*** Opening RECORDS SHOWN ***

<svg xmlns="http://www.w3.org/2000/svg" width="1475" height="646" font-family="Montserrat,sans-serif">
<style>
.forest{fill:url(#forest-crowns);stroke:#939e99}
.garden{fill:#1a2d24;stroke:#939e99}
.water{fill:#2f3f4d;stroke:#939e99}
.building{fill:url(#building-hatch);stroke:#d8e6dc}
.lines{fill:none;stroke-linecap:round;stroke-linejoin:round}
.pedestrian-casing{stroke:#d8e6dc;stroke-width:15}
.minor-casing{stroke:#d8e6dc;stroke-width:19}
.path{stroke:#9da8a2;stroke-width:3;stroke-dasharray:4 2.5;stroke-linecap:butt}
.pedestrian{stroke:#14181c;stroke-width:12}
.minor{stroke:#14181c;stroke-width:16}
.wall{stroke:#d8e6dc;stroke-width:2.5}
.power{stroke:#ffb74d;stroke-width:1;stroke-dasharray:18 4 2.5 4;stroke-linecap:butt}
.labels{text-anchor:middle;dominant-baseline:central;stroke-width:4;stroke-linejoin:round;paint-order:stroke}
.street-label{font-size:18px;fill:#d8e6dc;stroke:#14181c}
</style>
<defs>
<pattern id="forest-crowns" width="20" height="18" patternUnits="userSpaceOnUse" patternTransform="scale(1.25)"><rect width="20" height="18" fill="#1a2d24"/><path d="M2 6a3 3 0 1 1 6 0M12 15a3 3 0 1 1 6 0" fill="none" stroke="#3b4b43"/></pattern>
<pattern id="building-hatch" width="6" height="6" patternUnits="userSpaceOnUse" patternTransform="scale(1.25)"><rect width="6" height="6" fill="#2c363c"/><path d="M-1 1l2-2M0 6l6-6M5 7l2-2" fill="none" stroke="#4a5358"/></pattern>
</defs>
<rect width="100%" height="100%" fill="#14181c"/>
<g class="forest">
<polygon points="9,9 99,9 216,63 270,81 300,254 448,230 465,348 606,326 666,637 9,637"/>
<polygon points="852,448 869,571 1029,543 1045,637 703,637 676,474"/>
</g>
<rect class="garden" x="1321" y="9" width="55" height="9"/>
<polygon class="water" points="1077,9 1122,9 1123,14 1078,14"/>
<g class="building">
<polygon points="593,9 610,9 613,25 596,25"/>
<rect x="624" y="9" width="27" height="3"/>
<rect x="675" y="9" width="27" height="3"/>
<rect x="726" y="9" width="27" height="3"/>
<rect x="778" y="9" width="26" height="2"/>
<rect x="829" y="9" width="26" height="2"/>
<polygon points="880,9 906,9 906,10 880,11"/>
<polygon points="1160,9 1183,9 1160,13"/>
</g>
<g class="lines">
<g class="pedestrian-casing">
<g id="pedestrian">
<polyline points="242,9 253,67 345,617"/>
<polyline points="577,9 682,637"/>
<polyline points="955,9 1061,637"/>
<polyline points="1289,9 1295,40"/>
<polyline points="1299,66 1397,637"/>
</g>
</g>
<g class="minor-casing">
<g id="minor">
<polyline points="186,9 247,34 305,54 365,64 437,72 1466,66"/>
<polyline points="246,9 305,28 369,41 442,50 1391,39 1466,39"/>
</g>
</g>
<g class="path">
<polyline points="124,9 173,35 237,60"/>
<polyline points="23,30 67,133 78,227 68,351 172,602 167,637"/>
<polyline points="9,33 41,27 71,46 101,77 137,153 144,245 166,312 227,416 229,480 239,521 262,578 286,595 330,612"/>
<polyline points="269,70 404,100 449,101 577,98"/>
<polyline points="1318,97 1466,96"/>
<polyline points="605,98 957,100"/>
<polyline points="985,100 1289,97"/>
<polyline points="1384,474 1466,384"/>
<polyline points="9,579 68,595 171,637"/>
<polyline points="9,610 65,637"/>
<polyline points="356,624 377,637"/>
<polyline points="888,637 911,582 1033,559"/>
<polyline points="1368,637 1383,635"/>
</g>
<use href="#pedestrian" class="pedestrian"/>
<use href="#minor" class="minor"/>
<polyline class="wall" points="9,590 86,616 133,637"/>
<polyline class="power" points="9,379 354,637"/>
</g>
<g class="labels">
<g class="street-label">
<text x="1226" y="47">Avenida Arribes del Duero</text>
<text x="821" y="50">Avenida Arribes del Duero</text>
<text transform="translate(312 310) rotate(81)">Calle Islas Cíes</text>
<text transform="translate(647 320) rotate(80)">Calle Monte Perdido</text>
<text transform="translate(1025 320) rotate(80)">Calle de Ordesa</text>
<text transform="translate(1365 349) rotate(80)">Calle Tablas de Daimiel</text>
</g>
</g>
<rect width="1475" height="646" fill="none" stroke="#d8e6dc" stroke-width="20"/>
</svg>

*** Closing RECORDS SHOWN ***
*** Opening RECORDS SHOWN ***

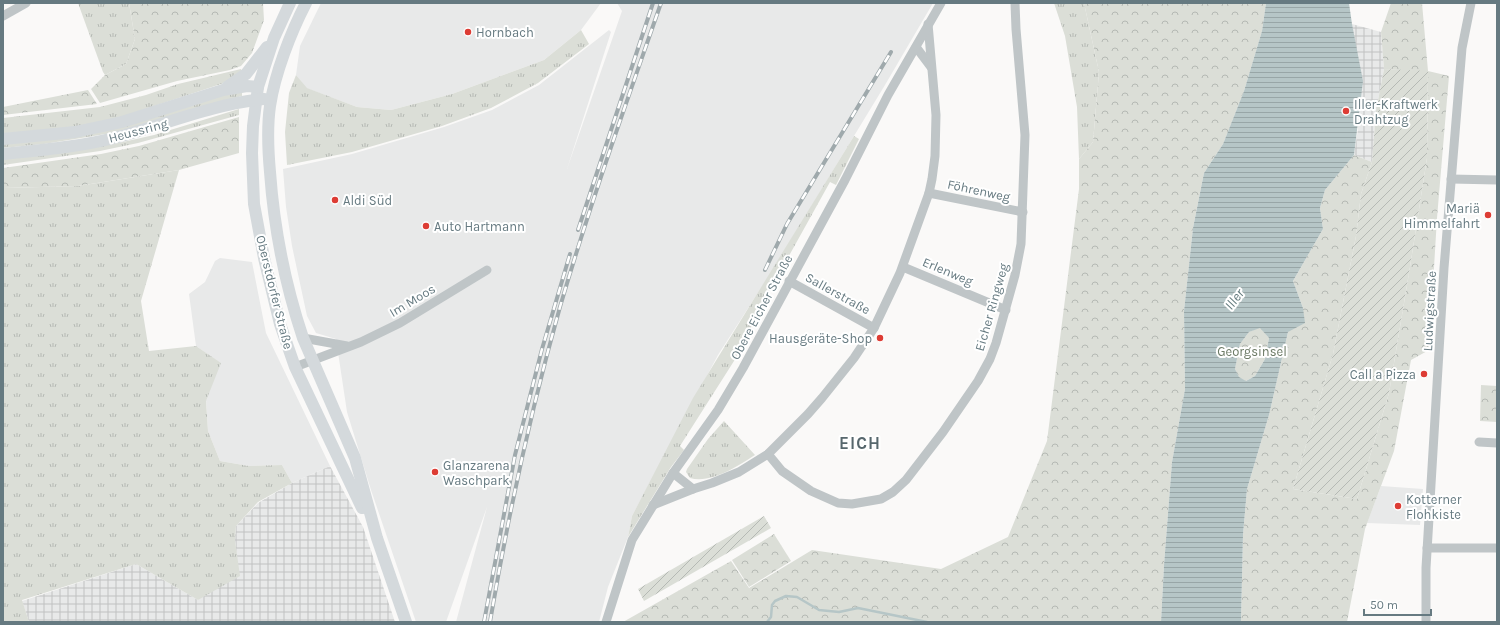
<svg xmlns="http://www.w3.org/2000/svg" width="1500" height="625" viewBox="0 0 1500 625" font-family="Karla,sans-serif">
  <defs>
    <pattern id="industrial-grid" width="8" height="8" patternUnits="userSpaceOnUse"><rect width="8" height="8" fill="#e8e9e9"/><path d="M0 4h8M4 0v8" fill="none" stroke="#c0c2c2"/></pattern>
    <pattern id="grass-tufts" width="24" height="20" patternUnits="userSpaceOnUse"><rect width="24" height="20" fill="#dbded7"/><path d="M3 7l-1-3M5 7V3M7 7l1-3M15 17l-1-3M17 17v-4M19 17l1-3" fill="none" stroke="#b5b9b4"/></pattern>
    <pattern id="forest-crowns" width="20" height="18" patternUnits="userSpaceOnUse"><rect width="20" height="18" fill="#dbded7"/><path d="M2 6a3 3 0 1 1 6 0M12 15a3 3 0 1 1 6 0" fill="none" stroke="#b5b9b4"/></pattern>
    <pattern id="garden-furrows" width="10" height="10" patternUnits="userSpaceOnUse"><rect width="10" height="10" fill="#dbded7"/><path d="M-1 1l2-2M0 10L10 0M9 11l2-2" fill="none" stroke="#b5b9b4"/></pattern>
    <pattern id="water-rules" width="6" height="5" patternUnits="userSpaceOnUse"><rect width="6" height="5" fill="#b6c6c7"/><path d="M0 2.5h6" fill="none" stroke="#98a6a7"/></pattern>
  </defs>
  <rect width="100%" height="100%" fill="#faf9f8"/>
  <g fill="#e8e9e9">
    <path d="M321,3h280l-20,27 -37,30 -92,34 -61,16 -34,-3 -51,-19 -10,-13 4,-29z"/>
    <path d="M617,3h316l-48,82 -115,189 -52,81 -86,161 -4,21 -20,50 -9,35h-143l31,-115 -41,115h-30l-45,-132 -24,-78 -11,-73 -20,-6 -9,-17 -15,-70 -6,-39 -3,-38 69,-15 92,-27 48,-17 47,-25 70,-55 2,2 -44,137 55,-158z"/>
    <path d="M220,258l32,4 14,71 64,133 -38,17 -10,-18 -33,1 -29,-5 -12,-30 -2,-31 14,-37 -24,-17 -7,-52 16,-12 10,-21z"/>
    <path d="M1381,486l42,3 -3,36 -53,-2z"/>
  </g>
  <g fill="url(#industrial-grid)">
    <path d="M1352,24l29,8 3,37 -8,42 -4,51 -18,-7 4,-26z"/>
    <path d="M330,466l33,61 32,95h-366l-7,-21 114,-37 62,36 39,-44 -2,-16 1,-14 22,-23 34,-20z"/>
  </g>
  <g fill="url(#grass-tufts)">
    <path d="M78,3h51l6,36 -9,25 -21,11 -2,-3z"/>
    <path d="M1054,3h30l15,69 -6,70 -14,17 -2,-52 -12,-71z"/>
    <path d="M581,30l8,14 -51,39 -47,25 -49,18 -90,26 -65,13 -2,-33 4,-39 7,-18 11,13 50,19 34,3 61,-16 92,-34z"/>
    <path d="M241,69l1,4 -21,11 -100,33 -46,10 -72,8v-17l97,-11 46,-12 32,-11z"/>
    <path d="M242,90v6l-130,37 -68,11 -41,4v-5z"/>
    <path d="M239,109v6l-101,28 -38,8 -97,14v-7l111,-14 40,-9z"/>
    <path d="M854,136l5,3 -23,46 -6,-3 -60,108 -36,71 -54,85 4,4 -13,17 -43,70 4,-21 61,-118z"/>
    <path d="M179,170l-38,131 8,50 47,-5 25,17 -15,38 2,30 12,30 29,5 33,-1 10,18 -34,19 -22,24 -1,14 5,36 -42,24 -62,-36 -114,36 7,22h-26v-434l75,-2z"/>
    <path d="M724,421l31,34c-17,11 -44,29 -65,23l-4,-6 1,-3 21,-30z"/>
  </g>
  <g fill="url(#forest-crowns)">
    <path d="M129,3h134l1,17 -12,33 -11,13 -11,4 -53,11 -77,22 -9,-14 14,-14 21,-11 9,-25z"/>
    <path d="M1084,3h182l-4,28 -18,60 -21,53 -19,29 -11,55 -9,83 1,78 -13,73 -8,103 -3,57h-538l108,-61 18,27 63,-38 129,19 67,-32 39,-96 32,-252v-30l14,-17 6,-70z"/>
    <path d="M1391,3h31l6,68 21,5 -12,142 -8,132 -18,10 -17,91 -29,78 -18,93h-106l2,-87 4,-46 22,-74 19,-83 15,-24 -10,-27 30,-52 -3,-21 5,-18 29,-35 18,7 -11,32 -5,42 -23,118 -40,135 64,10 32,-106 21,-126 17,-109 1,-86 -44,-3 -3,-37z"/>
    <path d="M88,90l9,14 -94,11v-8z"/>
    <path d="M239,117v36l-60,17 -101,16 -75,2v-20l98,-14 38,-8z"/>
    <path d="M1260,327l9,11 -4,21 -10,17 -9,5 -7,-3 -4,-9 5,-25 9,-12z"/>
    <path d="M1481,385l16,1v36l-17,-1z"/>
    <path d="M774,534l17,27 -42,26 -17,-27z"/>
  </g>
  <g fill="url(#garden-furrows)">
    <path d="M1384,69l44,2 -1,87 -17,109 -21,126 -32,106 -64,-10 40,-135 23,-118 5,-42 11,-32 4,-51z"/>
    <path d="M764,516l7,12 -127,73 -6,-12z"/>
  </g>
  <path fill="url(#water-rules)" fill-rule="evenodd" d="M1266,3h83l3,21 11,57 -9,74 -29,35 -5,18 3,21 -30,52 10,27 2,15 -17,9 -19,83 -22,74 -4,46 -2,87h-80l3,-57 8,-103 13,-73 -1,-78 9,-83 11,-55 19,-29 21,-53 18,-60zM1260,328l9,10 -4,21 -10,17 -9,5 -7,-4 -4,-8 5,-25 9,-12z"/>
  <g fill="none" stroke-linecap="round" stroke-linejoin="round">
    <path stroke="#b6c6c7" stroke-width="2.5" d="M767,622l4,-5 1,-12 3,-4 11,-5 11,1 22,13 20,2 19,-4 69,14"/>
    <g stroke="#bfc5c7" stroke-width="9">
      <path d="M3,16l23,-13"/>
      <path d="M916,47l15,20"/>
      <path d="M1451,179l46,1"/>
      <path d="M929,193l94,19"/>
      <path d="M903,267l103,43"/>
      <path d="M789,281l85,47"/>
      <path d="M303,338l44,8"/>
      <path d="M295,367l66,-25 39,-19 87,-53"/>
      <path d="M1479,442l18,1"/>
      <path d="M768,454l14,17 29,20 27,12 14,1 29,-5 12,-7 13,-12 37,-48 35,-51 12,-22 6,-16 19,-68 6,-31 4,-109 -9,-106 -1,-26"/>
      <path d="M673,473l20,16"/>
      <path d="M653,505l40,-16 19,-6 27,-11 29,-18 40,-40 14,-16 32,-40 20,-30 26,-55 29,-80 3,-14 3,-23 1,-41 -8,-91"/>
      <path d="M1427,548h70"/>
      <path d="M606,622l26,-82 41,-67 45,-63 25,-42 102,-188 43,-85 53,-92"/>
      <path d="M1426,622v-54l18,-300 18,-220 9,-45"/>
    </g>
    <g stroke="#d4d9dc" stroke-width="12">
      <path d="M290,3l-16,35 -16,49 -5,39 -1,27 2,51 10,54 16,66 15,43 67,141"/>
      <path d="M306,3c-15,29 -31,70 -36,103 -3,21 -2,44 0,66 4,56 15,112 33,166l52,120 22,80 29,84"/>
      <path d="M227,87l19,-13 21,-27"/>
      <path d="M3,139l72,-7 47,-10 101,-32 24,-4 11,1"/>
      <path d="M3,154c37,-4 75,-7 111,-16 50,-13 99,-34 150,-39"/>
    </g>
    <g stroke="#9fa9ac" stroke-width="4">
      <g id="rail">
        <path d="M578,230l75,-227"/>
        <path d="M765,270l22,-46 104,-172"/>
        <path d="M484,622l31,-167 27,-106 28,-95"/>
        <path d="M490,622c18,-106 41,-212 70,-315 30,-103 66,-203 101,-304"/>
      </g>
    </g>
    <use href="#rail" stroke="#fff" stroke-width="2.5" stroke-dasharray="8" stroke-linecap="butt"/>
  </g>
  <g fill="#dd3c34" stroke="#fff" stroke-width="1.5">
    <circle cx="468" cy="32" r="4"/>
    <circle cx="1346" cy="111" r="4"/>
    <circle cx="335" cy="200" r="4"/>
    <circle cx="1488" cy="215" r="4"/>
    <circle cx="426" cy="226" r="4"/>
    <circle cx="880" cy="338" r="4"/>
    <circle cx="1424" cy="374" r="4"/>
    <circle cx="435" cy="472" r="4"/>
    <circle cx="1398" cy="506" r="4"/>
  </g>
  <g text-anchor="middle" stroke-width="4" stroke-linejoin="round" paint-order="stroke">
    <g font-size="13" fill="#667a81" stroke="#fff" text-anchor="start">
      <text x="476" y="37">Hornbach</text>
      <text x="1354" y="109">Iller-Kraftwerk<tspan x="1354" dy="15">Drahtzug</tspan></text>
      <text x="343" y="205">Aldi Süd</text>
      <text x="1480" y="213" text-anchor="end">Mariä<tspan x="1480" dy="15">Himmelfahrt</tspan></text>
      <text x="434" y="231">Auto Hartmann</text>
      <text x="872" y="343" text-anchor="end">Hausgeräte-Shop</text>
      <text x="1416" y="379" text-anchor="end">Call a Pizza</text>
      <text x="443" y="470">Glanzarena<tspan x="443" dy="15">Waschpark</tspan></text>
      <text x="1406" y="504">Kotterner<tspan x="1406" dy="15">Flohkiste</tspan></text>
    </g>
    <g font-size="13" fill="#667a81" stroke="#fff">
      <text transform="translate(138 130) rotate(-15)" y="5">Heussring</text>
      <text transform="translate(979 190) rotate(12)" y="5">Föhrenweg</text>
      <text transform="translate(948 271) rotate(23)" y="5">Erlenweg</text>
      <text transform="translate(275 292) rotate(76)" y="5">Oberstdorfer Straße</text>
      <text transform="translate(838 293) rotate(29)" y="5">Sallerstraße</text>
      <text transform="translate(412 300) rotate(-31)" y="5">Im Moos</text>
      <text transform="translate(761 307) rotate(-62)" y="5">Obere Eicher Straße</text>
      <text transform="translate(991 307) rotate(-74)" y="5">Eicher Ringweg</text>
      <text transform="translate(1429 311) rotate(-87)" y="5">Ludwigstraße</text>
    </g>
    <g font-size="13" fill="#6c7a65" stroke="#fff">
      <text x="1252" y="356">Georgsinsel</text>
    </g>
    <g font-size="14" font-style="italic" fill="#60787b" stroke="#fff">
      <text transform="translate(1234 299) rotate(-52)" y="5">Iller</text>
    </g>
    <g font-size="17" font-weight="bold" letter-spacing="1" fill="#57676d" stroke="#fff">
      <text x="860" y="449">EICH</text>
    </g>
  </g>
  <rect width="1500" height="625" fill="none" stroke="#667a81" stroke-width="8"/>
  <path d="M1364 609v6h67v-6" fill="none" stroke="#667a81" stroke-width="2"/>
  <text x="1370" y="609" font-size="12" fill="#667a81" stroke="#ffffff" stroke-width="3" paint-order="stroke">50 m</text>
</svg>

*** Closing RECORDS SHOWN ***

• TASK TO COMPLETE
Look through the entries above and report each line where the string "middle" occurs.

• PROBLEM SOLUTION
.labels{text-anchor:middle;dominant-baseline:central;stroke-width:4;stroke-linejoin:round;paint-order:stroke}
  <g text-anchor="middle" stroke-width="4" stroke-linejoin="round" paint-order="stroke">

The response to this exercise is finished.